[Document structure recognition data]
BEGIN
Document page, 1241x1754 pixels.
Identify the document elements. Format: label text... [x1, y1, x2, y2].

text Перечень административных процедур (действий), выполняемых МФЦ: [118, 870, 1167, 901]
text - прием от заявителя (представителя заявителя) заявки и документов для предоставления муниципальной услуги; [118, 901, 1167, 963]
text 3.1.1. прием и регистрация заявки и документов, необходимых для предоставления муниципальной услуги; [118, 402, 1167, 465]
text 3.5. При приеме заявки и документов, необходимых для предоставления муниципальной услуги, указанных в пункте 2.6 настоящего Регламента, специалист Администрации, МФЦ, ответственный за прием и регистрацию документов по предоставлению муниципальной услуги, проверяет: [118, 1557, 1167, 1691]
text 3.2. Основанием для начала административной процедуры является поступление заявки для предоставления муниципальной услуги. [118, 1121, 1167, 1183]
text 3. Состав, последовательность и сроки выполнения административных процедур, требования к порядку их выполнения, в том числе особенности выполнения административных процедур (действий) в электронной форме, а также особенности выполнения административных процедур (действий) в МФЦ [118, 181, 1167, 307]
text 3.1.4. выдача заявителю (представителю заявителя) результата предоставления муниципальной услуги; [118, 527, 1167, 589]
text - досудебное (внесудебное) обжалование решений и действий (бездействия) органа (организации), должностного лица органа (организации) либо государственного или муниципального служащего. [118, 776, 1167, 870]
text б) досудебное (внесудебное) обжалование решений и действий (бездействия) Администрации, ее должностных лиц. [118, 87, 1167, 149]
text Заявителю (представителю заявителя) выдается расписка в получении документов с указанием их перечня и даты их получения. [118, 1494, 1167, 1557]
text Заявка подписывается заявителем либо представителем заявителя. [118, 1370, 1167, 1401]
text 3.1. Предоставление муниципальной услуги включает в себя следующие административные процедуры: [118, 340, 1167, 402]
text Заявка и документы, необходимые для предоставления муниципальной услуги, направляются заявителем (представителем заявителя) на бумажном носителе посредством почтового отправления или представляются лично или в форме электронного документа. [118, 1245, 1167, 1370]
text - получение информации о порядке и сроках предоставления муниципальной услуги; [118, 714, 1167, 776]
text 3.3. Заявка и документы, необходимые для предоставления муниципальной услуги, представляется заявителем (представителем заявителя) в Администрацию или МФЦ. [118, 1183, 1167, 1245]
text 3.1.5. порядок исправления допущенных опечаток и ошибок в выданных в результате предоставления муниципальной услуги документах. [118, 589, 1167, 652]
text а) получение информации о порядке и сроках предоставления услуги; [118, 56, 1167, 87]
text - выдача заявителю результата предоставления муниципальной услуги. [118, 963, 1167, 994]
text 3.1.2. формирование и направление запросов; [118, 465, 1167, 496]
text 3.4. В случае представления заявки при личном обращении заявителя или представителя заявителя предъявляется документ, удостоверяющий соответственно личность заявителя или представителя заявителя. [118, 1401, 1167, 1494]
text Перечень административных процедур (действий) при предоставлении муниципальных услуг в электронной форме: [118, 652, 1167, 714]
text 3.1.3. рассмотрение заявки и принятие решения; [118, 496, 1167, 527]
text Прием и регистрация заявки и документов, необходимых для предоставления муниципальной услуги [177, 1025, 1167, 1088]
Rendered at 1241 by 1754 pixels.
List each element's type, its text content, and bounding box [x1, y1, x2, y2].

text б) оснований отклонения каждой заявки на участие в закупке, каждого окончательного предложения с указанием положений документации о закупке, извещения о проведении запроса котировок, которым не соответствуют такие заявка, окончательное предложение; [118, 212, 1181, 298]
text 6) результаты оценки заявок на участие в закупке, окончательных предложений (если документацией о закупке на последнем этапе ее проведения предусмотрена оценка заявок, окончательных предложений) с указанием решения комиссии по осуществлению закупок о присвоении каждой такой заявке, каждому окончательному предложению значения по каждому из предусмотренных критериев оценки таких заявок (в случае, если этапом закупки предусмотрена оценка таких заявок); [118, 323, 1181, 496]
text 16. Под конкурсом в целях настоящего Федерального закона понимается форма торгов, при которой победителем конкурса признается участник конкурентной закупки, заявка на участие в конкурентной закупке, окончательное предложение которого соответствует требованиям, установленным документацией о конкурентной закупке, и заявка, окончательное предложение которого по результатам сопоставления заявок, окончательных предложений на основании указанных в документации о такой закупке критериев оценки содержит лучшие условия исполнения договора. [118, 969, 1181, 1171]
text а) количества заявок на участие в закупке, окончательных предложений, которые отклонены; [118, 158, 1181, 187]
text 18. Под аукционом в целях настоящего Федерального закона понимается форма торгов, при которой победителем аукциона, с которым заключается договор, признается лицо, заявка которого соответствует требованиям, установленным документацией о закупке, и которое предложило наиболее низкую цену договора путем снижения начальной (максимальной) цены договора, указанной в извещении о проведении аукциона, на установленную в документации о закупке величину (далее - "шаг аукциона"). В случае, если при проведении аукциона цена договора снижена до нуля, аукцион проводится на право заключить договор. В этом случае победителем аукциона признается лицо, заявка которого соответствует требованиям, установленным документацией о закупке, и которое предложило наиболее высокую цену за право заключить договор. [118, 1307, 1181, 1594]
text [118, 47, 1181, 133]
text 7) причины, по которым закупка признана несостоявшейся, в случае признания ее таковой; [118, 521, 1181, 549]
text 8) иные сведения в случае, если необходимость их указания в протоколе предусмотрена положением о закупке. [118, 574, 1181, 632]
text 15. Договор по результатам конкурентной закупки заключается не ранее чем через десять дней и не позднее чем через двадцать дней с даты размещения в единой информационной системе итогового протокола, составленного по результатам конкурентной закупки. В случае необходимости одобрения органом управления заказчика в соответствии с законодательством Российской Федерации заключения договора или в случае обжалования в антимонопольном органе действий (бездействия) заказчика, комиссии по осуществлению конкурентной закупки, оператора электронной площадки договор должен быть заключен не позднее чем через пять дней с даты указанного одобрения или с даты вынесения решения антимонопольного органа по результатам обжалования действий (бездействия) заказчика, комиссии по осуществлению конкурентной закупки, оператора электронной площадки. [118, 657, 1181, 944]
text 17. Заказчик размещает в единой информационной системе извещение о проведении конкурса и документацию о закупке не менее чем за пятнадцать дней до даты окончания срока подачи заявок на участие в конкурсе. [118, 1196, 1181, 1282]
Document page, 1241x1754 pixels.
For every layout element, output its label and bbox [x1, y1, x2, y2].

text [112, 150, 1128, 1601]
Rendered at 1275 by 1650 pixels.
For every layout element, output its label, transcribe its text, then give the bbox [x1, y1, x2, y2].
END
▶ **Task requirements**:
An exact reproduction of the data is required. Leave nothing out.

▶ **Result**:
Document page, 1241x1754 pixels.
Identify the document elements. Format: label text... [x1, y1, x2, y2].

text Перечень административных процедур (действий), выполняемых МФЦ: [118, 870, 1167, 901]
text - прием от заявителя (представителя заявителя) заявки и документов для предоставления муниципальной услуги; [118, 901, 1167, 963]
text 3.1.1. прием и регистрация заявки и документов, необходимых для предоставления муниципальной услуги; [118, 402, 1167, 465]
text 3.5. При приеме заявки и документов, необходимых для предоставления муниципальной услуги, указанных в пункте 2.6 настоящего Регламента, специалист Администрации, МФЦ, ответственный за прием и регистрацию документов по предоставлению муниципальной услуги, проверяет: [118, 1557, 1167, 1691]
text 3.2. Основанием для начала административной процедуры является поступление заявки для предоставления муниципальной услуги. [118, 1121, 1167, 1183]
text 3. Состав, последовательность и сроки выполнения административных процедур, требования к порядку их выполнения, в том числе особенности выполнения административных процедур (действий) в электронной форме, а также особенности выполнения административных процедур (действий) в МФЦ [118, 181, 1167, 307]
text 3.1.4. выдача заявителю (представителю заявителя) результата предоставления муниципальной услуги; [118, 527, 1167, 589]
text - досудебное (внесудебное) обжалование решений и действий (бездействия) органа (организации), должностного лица органа (организации) либо государственного или муниципального служащего. [118, 776, 1167, 870]
text б) досудебное (внесудебное) обжалование решений и действий (бездействия) Администрации, ее должностных лиц. [118, 87, 1167, 149]
text Заявителю (представителю заявителя) выдается расписка в получении документов с указанием их перечня и даты их получения. [118, 1494, 1167, 1557]
text Заявка подписывается заявителем либо представителем заявителя. [118, 1370, 1167, 1401]
text 3.1. Предоставление муниципальной услуги включает в себя следующие административные процедуры: [118, 340, 1167, 402]
text Заявка и документы, необходимые для предоставления муниципальной услуги, направляются заявителем (представителем заявителя) на бумажном носителе посредством почтового отправления или представляются лично или в форме электронного документа. [118, 1245, 1167, 1370]
text - получение информации о порядке и сроках предоставления муниципальной услуги; [118, 714, 1167, 776]
text 3.3. Заявка и документы, необходимые для предоставления муниципальной услуги, представляется заявителем (представителем заявителя) в Администрацию или МФЦ. [118, 1183, 1167, 1245]
text 3.1.5. порядок исправления допущенных опечаток и ошибок в выданных в результате предоставления муниципальной услуги документах. [118, 589, 1167, 652]
text а) получение информации о порядке и сроках предоставления услуги; [118, 56, 1167, 87]
text - выдача заявителю результата предоставления муниципальной услуги. [118, 963, 1167, 994]
text 3.1.2. формирование и направление запросов; [118, 465, 1167, 496]
text 3.4. В случае представления заявки при личном обращении заявителя или представителя заявителя предъявляется документ, удостоверяющий соответственно личность заявителя или представителя заявителя. [118, 1401, 1167, 1494]
text Перечень административных процедур (действий) при предоставлении муниципальных услуг в электронной форме: [118, 652, 1167, 714]
text 3.1.3. рассмотрение заявки и принятие решения; [118, 496, 1167, 527]
text Прием и регистрация заявки и документов, необходимых для предоставления муниципальной услуги [177, 1025, 1167, 1088]
Rendered at 1241 by 1754 pixels.
List each element's type, its text content, and bounding box [x1, y1, x2, y2].

text б) оснований отклонения каждой заявки на участие в закупке, каждого окончательного предложения с указанием положений документации о закупке, извещения о проведении запроса котировок, которым не соответствуют такие заявка, окончательное предложение; [118, 212, 1181, 298]
text 6) результаты оценки заявок на участие в закупке, окончательных предложений (если документацией о закупке на последнем этапе ее проведения предусмотрена оценка заявок, окончательных предложений) с указанием решения комиссии по осуществлению закупок о присвоении каждой такой заявке, каждому окончательному предложению значения по каждому из предусмотренных критериев оценки таких заявок (в случае, если этапом закупки предусмотрена оценка таких заявок); [118, 323, 1181, 496]
text 16. Под конкурсом в целях настоящего Федерального закона понимается форма торгов, при которой победителем конкурса признается участник конкурентной закупки, заявка на участие в конкурентной закупке, окончательное предложение которого соответствует требованиям, установленным документацией о конкурентной закупке, и заявка, окончательное предложение которого по результатам сопоставления заявок, окончательных предложений на основании указанных в документации о такой закупке критериев оценки содержит лучшие условия исполнения договора. [118, 969, 1181, 1171]
text а) количества заявок на участие в закупке, окончательных предложений, которые отклонены; [118, 158, 1181, 187]
text 18. Под аукционом в целях настоящего Федерального закона понимается форма торгов, при которой победителем аукциона, с которым заключается договор, признается лицо, заявка которого соответствует требованиям, установленным документацией о закупке, и которое предложило наиболее низкую цену договора путем снижения начальной (максимальной) цены договора, указанной в извещении о проведении аукциона, на установленную в документации о закупке величину (далее - "шаг аукциона"). В случае, если при проведении аукциона цена договора снижена до нуля, аукцион проводится на право заключить договор. В этом случае победителем аукциона признается лицо, заявка которого соответствует требованиям, установленным документацией о закупке, и которое предложило наиболее высокую цену за право заключить договор. [118, 1307, 1181, 1594]
text [118, 47, 1181, 133]
text 7) причины, по которым закупка признана несостоявшейся, в случае признания ее таковой; [118, 521, 1181, 549]
text 8) иные сведения в случае, если необходимость их указания в протоколе предусмотрена положением о закупке. [118, 574, 1181, 632]
text 15. Договор по результатам конкурентной закупки заключается не ранее чем через десять дней и не позднее чем через двадцать дней с даты размещения в единой информационной системе итогового протокола, составленного по результатам конкурентной закупки. В случае необходимости одобрения органом управления заказчика в соответствии с законодательством Российской Федерации заключения договора или в случае обжалования в антимонопольном органе действий (бездействия) заказчика, комиссии по осуществлению конкурентной закупки, оператора электронной площадки договор должен быть заключен не позднее чем через пять дней с даты указанного одобрения или с даты вынесения решения антимонопольного органа по результатам обжалования действий (бездействия) заказчика, комиссии по осуществлению конкурентной закупки, оператора электронной площадки. [118, 657, 1181, 944]
text 17. Заказчик размещает в единой информационной системе извещение о проведении конкурса и документацию о закупке не менее чем за пятнадцать дней до даты окончания срока подачи заявок на участие в конкурсе. [118, 1196, 1181, 1282]
Document page, 1241x1754 pixels.
For every layout element, output its label and bbox [x1, y1, x2, y2].

text [112, 150, 1128, 1601]
Rendered at 1275 by 1650 pixels.
For every layout element, output its label, transcribe its text, then give the bbox [x1, y1, x2, y2].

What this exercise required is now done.